“Poll: Scotland on the brink of independence” Time to panic?

For Scotland on Sunday to strike such a headline shows it’s time to panic says the Speccie.

“Mr Darling and his allies in Better Together have to wake up to the fact that they have managed to blow a 20-point lead in a few months and the gap between the two sides looks like it is now within the margin of error for polling companies.

Not only does the Yes camp have the momentum, it has the foot soldiers on the ground in numbers the No camp can only dream about.”

A landmark ICM survey for today’s Scotland on Sunday reveals a decline in the No vote from 46 per cent to 42 per cent over the past month. Over the same period, the Yes vote has remained steady at 39 per cent, resulting in a significant tightening of the gap between the two sides.

When the 19 per cent “don’t knows” are excluded from the equation, the No vote stands at 52 per cent, with 48 per cent in favour of Scotland going it alone. This is the highest level of Yes support to be recorded by an independently commissioned opinion poll.

Polling analyst John Curtice confirms the trend and gives it a gender twist

..the gender gap matters. If we ignore those who do not yet know how they will vote, then Yes Scotland appear within a hair’s breadth of persuading a majority of men to support independence – across recent opinion polls an average of 48% of men indicated they would vote Yes. But just 37% of women who have made up their minds say they plan to do the same.

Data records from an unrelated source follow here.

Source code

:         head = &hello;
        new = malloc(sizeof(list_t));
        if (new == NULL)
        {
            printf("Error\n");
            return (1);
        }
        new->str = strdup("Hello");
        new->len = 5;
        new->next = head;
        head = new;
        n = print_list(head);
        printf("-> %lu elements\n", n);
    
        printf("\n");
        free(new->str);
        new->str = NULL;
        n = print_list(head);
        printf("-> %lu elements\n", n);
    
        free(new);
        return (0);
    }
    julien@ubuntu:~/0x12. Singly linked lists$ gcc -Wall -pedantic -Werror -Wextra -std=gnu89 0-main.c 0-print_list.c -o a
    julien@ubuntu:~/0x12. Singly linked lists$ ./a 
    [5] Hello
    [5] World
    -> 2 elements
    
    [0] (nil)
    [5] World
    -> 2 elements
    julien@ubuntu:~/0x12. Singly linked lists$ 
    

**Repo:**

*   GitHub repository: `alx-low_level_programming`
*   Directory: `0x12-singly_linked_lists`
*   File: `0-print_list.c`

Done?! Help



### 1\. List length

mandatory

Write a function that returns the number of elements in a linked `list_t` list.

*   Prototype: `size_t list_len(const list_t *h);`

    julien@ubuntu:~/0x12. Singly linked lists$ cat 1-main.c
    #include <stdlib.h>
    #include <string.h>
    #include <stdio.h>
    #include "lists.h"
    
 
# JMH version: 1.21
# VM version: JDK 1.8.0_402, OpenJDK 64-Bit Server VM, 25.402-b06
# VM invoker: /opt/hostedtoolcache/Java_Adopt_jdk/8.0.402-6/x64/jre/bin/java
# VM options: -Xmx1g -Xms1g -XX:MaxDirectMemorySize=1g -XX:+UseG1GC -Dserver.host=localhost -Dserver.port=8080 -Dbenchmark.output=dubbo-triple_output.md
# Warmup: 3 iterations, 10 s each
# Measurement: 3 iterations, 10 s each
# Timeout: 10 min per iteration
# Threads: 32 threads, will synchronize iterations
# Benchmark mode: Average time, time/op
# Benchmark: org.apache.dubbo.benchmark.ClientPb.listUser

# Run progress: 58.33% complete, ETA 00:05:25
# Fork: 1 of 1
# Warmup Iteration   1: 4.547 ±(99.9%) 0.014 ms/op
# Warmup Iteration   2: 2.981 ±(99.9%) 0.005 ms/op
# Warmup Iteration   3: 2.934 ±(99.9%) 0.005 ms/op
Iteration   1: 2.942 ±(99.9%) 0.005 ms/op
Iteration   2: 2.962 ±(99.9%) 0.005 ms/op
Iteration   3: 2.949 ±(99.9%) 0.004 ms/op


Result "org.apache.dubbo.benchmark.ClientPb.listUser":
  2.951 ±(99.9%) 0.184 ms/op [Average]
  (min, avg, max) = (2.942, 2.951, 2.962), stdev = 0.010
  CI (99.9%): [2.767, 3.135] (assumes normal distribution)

Women account for 52% of the Scottish population aged 16 and over, so it is clear from these figures that unless the Yes campaign can persuade women to change their views in substantial numbers, a majority yes vote is likely to remain out of reach.

However, and perhaps fortunately for Yes Scotland, what polling figures also show is that women are less likely to have made up their minds about how they will vote in September. On average across the most recent opinion polls around one in five women say they remain undecided, compared with around one in eight men.

Today the old lion king of Scottish politics joins the No campaign at last with a contribution about how the ageing population of Scots benefit greatly from sharing the cost burden of pension contributions with the English. Problem is , Gordon Brown’s is mainly another negative and it hardly makes the heart sing does it?

Scotland pays 8% of UK National Insurance but receives “upwards of 9%” of the benefits

the “extra benefit” Scotland receives in terms of pensions (the gap between contributions and returns) will rise from £425m to £700m per year over the next 20 years

the UK will “underwrite” Scotland’s estimated £100bn public sector pensions bill. He will say this is 10% of the UK total – while Scotland has just 8% of the UK population

it would cost about £1bn for Scotland to administer the first years of a separate pensions and benefits system once IT costs were included – which Mr Brown will say “makes no sense”

Mr Brown will say it is “fairer and better” for the UK’s “faster-rising” working-age population to cover the cost of the rising number of elderly people in Scotland.

So, do you follow all that?

Hugo Rifkind, the witty Times columnist and son of  wishful thinking Malcolm is the latest London based Scot to lament the rise and rise of nationalism (£) and the trend in the polls.

Scottish nationalism doesn’t make me angry. It only makes me sad. It will go on making me sad whether the “yes” vote turns out to be 40 per cent or 60 per cent. Because, as we all know really, an independent Scotland would be mostly fine. Poorer than now, perhaps, both culturally and economically, but no great disaster. But more damaging than its prospect, for all of us, is the fact that so many want it. Say the polls ossify roughly where they are now and independence loses by a 10 per cent margin. That’s still more than four out of every ten in Britain’s largest minority who wanted out. What sort of a victory is that?

Nationalism is a dangerous affair. It breaks things and they are things not easy to fix. What the referendum has broken already is a consensus that was utterly and vitally British. It was both a product of three centuries of union and its cause. It gave us the multiculturalism that has forged our post-Empire identity and is the faith on which the United Kingdom was built. It is the core idea that people who want different things can still get along.

In the end, obviously, I hope it fails. From a British perspective, it’s a terrible failure that it even began.

This  passive sentiment needs to turned into a positive appeal to Scottish hearts. Counting the beans doesn’t seem to be cutting it.